O audiovisual e a música estão plenamente coadunados um com o outro de modo a não se fazer ilustração imagética primária e didática da música, pelo contrário, os signos visuais presentes na tela, as atuações nos conduzem ao tempo da música mas do que a mera ação dos mesmos. Em uma bonita complementaridade entre música e vídeo como pouco se vê, “Água de Flor” é vivência extrema reprocessada pela alma de um artista que carrega a beleza transgressora como signo maior de sua negritude.
É isso, esse desapego consciente de caixas que faz Trevo produzir uma obra que atravessa gêneros musicais e estéticos com a tranquilidade de um experiente diretor de cinema, roteiro, músico, compositor, cantor, MC. Disso é difícil discordar. Assinando a direção musical do trabalho, o artista contou com as faixas produzidas por Marcelo Gerab, Rico Jorge, JTK e Pivaratu. Além da participação do MC Joca, das cantoras Luiza de Alexandre, Layla Afrika e das instrumentistas Yaminah Garcia (saxophone) e Hodari (guitarra), que emprestam e acrescentam rimas carregadas de sabedoria antiga, vozes femininas muito bonitas e um tempero orgânico às produções !
Musicalmente o EP navega em suas 5 tracks pelo Trap, batuque eletrônico, samba entre o orgânico e o digital, cantigas e batuques ancestrais, conduzindo o seu barco musical nessa travessia reverencial aos orixás em direção a si mesmo.
“Menino que antes de ir pra escola, joga bola, põe a pipa no ar, ele sabe que pode apanhar mais o anjo menino quer brincar, deixa o menino brincar”
As visões que Trevo produz nos 5 atos presentes no EP Visual Água de Flor (2021) são de uma complexidade simples ao mesmo tempo em que nos apresenta tudo com uma beleza quase que cotidiana. Uma formação hackeada do BI de artes da UFBA, projetaram-se através dessa obra de modo tocante. A direção de Trevo e Hick Duarte é certeira, a fotografia da dupla Vinícius de Andrade e Naelson de Castro brilha numa paleta de cores fenomênica e ainda conta com a direção de arte de Felipa Damasco. Uma equipe que ao assistirmos a obra rapidamente nos perguntamos quem são. Mas não para por aí!
Da forma como enxergamos, os três primeiros atos representam momentos de encontro, felicidade e separação, algo que é sobredeterminado pelo próprio Trevo que atua como uma outra força de si mesmo, curada e reencontrando a ancestralidade que sempre esteve presente. Esse processo como acima mencionamos, representado com unicidade entre som e vídeo deságua no mar, onde por fim podemos ver Trevo deixando e vivendo em paz com sua criança interior.
Na carreira artística independente sempre dependente de inúmeros fatores que decidem o que vai ou não fazer sucesso, o fato inexorável é que Trevo já mostrou que quer e que pode fazer arte em altíssimo nível.
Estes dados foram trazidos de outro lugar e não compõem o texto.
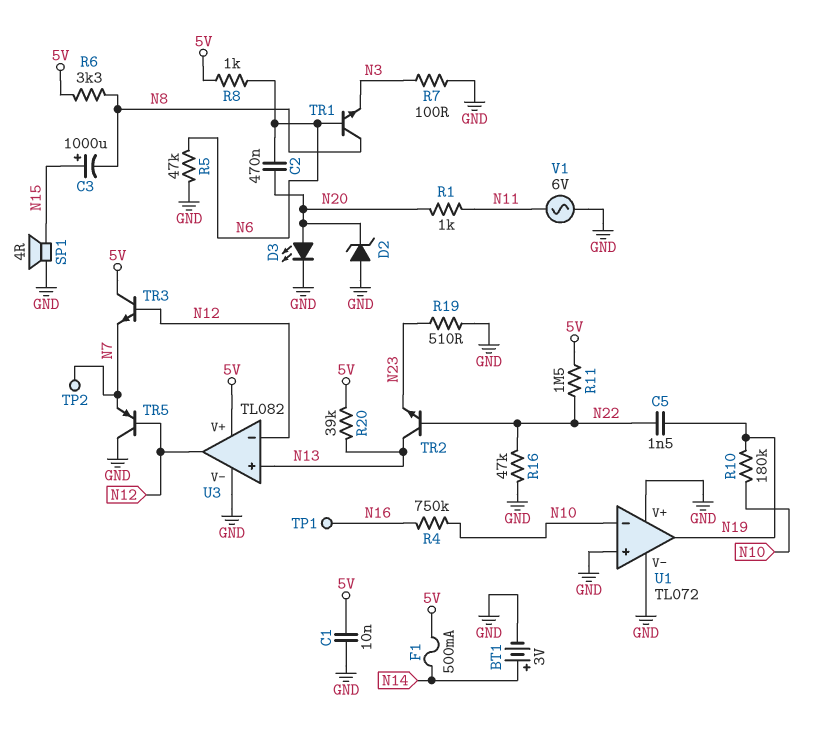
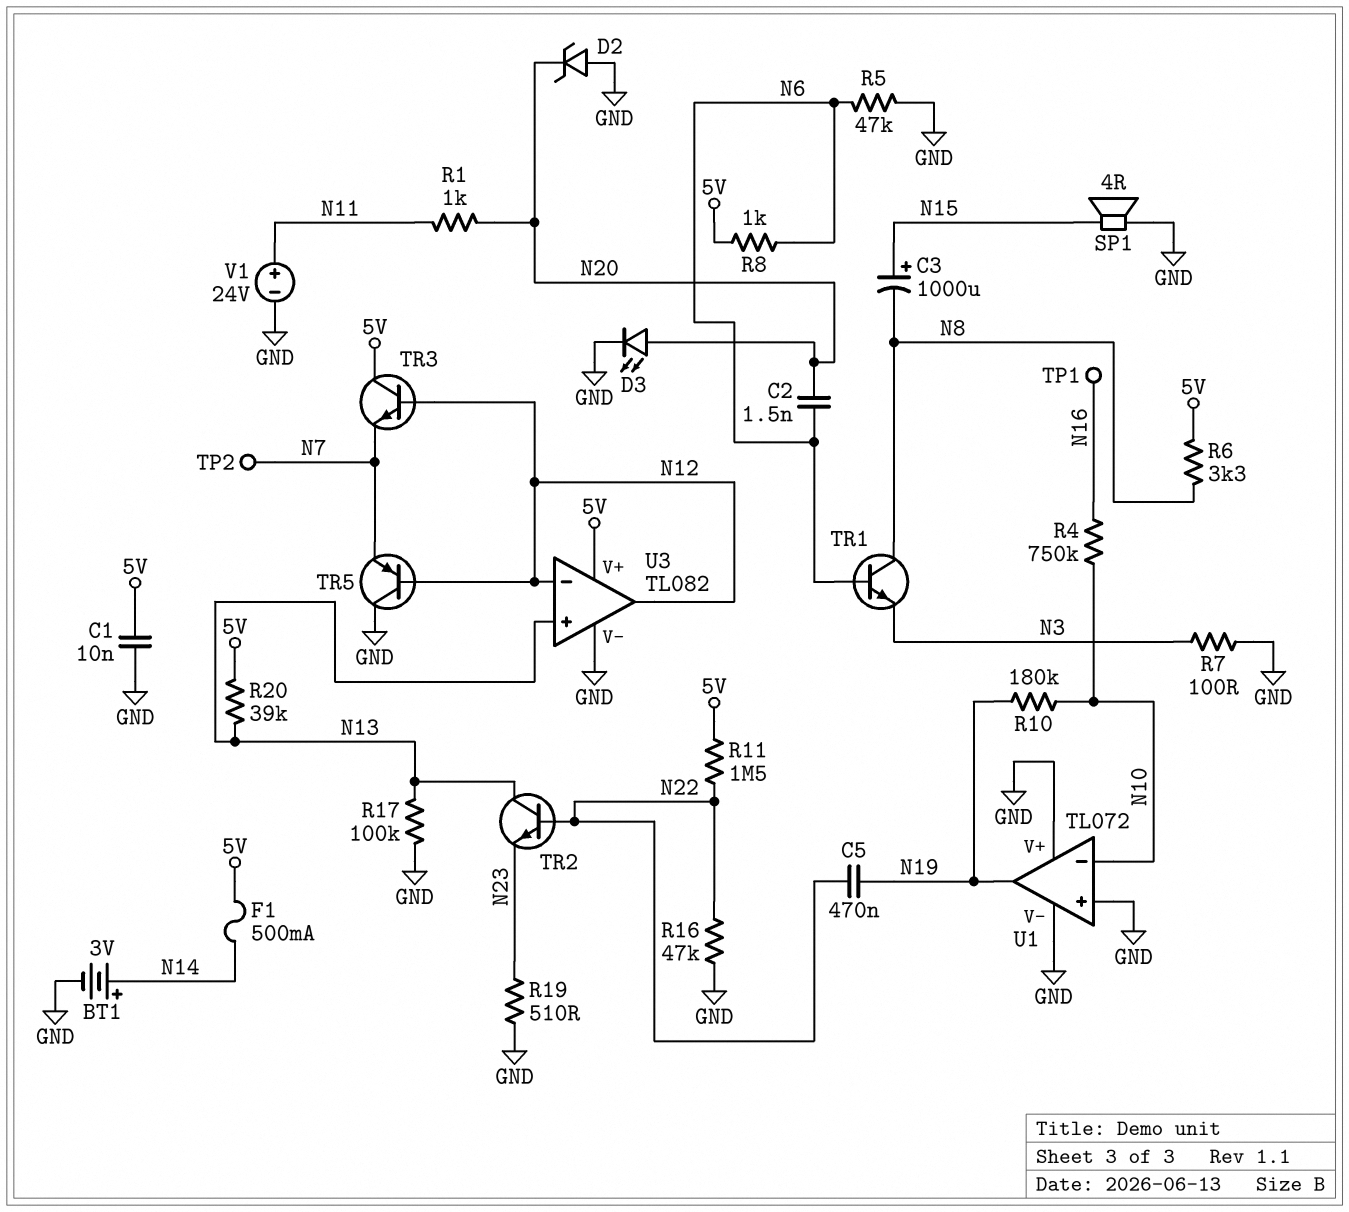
C2: 470nF (N6, N20) -> 1.5nF (N6, N20)
C5: 1.5nF (N19, N22) -> 470nF (N19, N22)
R17: none -> 100k (GND, N13)
V1: AC 6V (GND, N11) -> 24V (plus N11, minus GND)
Resta, que o público e o cenário deixe o menino brincar, que ele próprio enquanto artista saiba da imensa potencialidade que carrega dentro de si, como de resto diversos artistas na Bahia e no Brasil possuem. Precisando que nós, mídia e público estabeleçamos relações mais horizontais, afinal sabemos que meninos traquinos se dão muito mal às vezes em locais de muita verticalidade. Esses mesmos meninos e meninas possuem a benção do vertical em mergulhos dentro de si mesmos, não em cenários com topos para alpinistas estéticos.
Viva Jorge Ben, Viva Trevo!
-“Água de Flor”, Trevo coloca gêneros pra dançar, ancestralidade e rua!